The church wants to buy the theater and the half-block-long commercial and apartment building on either side.

"It's very difficult to find assembly space on the North Side of Chicago," associate pastor Matt Reneau told CBS 2's Mike Parker last week. "We need a sanctuary space that seats about a thousand."

A nondenominational Christian church affiliated with the Assemblies of God, Chicago Tabernacle is located in the Albany Park neighborhood and has been looking for a larger space.

Arena says he has tried to help the church find other potential locations in the neighborhood, but that the church insists on the theater location.

The church has reportedly offered the current owner a little more than $2 million for the theater property.

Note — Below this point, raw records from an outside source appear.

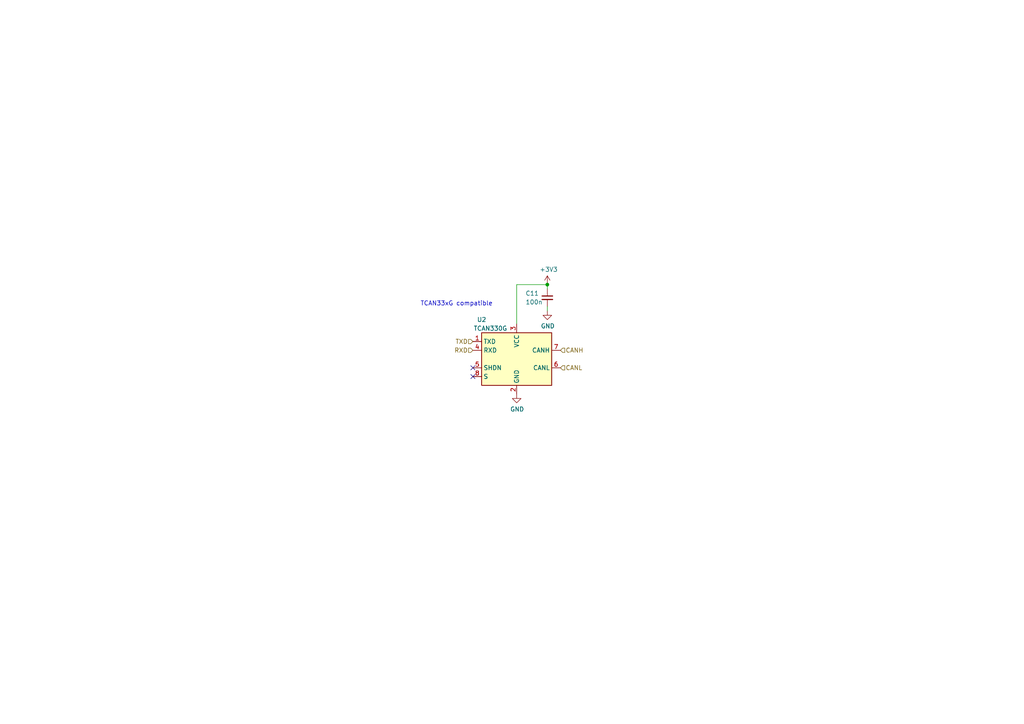
<source format=kicad_sch>
(kicad_sch (version 20211123) (generator eeschema)

  (uuid 9123877d-42c8-4c93-93f6-f7b094041ce2)

  (paper "A4")

  

  (junction (at 158.75 82.55) (diameter 0) (color 0 0 0 0)
    (uuid 12e15233-5e36-4974-9739-c7a9098bf1d8)
  )

  (no_connect (at 137.16 106.68) (uuid a4cb588f-b224-48c9-ba3a-d4ac8eee1b90))
  (no_connect (at 137.16 109.22) (uuid fd52bb66-cf0b-440d-959a-9636eecb92ba))

  (wire (pts (xy 158.75 83.82) (xy 158.75 82.55))
    (stroke (width 0) (type default) (color 0 0 0 0))
    (uuid 46d859f3-5e8f-43b7-90e7-7b2a7cff7a50)
  )
  (wire (pts (xy 149.86 82.55) (xy 158.75 82.55))
    (stroke (width 0) (type default) (color 0 0 0 0))
    (uuid 71a3edf8-b8c6-47fb-a163-b272e24d341a)
  )
  (wire (pts (xy 149.86 93.98) (xy 149.86 82.55))
    (stroke (width 0) (type default) (color 0 0 0 0))
    (uuid aeaae29d-8361-4470-b959-ad477c908907)
  )
  (wire (pts (xy 158.75 88.9) (xy 158.75 90.17))
    (stroke (width 0) (type default) (color 0 0 0 0))
    (uuid eae9e2ec-bd37-4796-bc23-4539e8afbc68)
  )

  (text "TCAN33xG compatible" (at 121.92 88.9 0)
    (effects (font (size 1.27 1.27)) (justify left bottom))
    (uuid bcd544b1-5c32-466a-9bd7-6ba66b9b48e3)
  )

  (hierarchical_label "CANL" (shape input) (at 162.56 106.68 0)
    (effects (font (size 1.27 1.27)) (justify left))
    (uuid 1d108635-c19d-4696-af1f-b118ac2d180b)
  )
  (hierarchical_label "CANH" (shape input) (at 162.56 101.6 0)
    (effects (font (size 1.27 1.27)) (justify left))
    (uuid 842a4a2e-79fb-462b-9c21-f95e9a34a229)
  )
  (hierarchical_label "TXD" (shape input) (at 137.16 99.06 180)
    (effects (font (size 1.27 1.27)) (justify right))
    (uuid 9f8ff765-c24f-4f85-ab51-8c34c2b23cc2)
  )
  (hierarchical_label "RXD" (shape input) (at 137.16 101.6 180)
    (effects (font (size 1.27 1.27)) (justify right))
    (uuid a8909d15-0c6b-487f-972d-d18db7f9197d)
  )

  (symbol (lib_id "Device:C_Small") (at 158.75 86.36 0) (unit 1)
    (in_bom yes) (on_board yes)
    (uuid 00000000-0000-0000-0000-00005e634e70)
    (property "Reference" "C11" (id 0) (at 152.4 85.09 0)
      (effects (font (size 1.27 1.27)) (justify left))
    )
    (property "Value" "100n" (id 1) (at 152.4 87.63 0)
      (effects (font (size 1.27 1.27)) (justify left))
    )
    (property "Footprint" "Capacitor_SMD:C_0603_1608Metric" (id 2) (at 158.75 86.36 0)
      (effects (font (size 1.27 1.27)) hide)
    )
    (property "Datasheet" "~" (id 3) (at 158.75 86.36 0)
      (effects (font (size 1.27 1.27)) hide)
    )
    (pin "1" (uuid bdb7c018-d831-42f8-8508-2951f7b858b8))
    (pin "2" (uuid a3c6bce3-a84d-47cd-ad99-45ea02043e1d))
  )

  (symbol (lib_id "Interface_CAN_LIN:TCAN330G") (at 149.86 104.14 0) (unit 1)
    (in_bom yes) (on_board yes)
    (uuid 00000000-0000-0000-0000-000061922eca)
    (property "Reference" "U2" (id 0) (at 139.7 92.71 0))
    (property "Value" "TCAN330G" (id 1) (at 142.24 95.25 0))
    (property "Footprint" "Package_SO:SOIC-8_3.9x4.9mm_P1.27mm" (id 2) (at 149.86 116.84 0)
      (effects (font (size 1.27 1.27) italic) hide)
    )
    (property "Datasheet" "http://www.ti.com/lit/ds/symlink/tcan337.pdf" (id 3) (at 149.86 104.14 0)
      (effects (font (size 1.27 1.27)) hide)
    )
    (pin "1" (uuid 4fa4db73-23ef-4ecf-abd5-20e695276d5a))
    (pin "2" (uuid 3c9f43a3-948c-4554-92fd-034ac6e70f1e))
    (pin "3" (uuid df06334b-7bb9-4832-bcd6-82ff5a1647a7))
    (pin "4" (uuid 31ee55d1-6efb-48c3-ab94-3272ace3d7cd))
    (pin "5" (uuid 31b614d9-70d6-49af-9c1e-4b630a3c06b6))
    (pin "6" (uuid be7b6497-876d-48de-b085-28f8cb2eb066))
    (pin "7" (uuid 5c5553a3-694f-4ac8-8074-9c5edc17b2d8))
    (pin "8" (uuid 0dfca3c8-1ecc-44e1-81b5-40a2d43c452a))
  )

  (symbol (lib_id "power:+3V3") (at 158.75 82.55 0) (unit 1)
    (in_bom yes) (on_board yes)
    (uuid 00000000-0000-0000-0000-00006192661c)
    (property "Reference" "#PWR018" (id 0) (at 158.75 86.36 0)
      (effects (font (size 1.27 1.27)) hide)
    )
    (property "Value" "+3V3" (id 1) (at 159.131 78.1558 0))
    (property "Footprint" "" (id 2) (at 158.75 82.55 0)
      (effects (font (size 1.27 1.27)) hide)
    )
    (property "Datasheet" "" (id 3) (at 158.75 82.55 0)
      (effects (font (size 1.27 1.27)) hide)
    )
    (pin "1" (uuid 95601376-1d2f-4afd-a728-38151445828f))
  )

  (symbol (lib_id "power:GND") (at 149.86 114.3 0) (unit 1)
    (in_bom yes) (on_board yes)
    (uuid 00000000-0000-0000-0000-000061926943)
    (property "Reference" "#PWR017" (id 0) (at 149.86 120.65 0)
      (effects (font (size 1.27 1.27)) hide)
    )
    (property "Value" "GND" (id 1) (at 149.987 118.6942 0))
    (property "Footprint" "" (id 2) (at 149.86 114.3 0)
      (effects (font (size 1.27 1.27)) hide)
    )
    (property "Datasheet" "" (id 3) (at 149.86 114.3 0)
      (effects (font (size 1.27 1.27)) hide)
    )
    (pin "1" (uuid 6f736983-c1f6-4462-b6b7-befd40b178fd))
  )

  (symbol (lib_id "power:GND") (at 158.75 90.17 0) (unit 1)
    (in_bom yes) (on_board yes)
    (uuid 00000000-0000-0000-0000-000061926bc1)
    (property "Reference" "#PWR019" (id 0) (at 158.75 96.52 0)
      (effects (font (size 1.27 1.27)) hide)
    )
    (property "Value" "GND" (id 1) (at 158.877 94.5642 0))
    (property "Footprint" "" (id 2) (at 158.75 90.17 0)
      (effects (font (size 1.27 1.27)) hide)
    )
    (property "Datasheet" "" (id 3) (at 158.75 90.17 0)
      (effects (font (size 1.27 1.27)) hide)
    )
    (pin "1" (uuid 9b7cbfdd-3fa6-47a2-934d-e0b6512368b5))
  )
)

</source>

Arena is urging residents and theater goers to contact the Zoning Board of Appeals, which is set to take up the issue next month. The meeting was organized by the Six Corners, Portage Park Neighborhood and Old Irving Park associations in order to save the Portage Theater.

The Portage Theater was the first venue built only for movies, and not vaudeville shows, in the Portage Park neighborhood. It became a second-run theater in the 1960s, and was divided into two cinemas with a wall down the middle of the auditorium in the 1980s, Cinema Treasures recalls.

The box office was eventually shuttered, and tickets were sold in the lobby from a table and a set of folding chairs "set up school bake sale style," Cinema Teatures says.

The Portage closed in 2001, but reopened five years later after an extensive renovation.

If the plan for the church goes ahead, it would not be the first time an old movie theater would be reused as a house of worship.

The Central Park Theater, 3535 W. Roosevelt Rd. in the North Lawndale neighborhood, was Chicago's first movie palace, opening as part of the pioneering Balaban and Katz chain in 1917. It was converted into the House of Prayer, Church of God in Christ in 1971, and the church remains in the building to this day.

And after closing in 1990, the Nortown Theatre, at 6320 N. Western Ave. in the West Rogers Park neighborhood, was converted into the Rest for the Weary Ministries church for several years. The church was criticized for gutting the theater.

The Nortown later became a Pakistani-American Community Center, and ultimately sat vacant and decaying for several years before finally being demolished in 2007.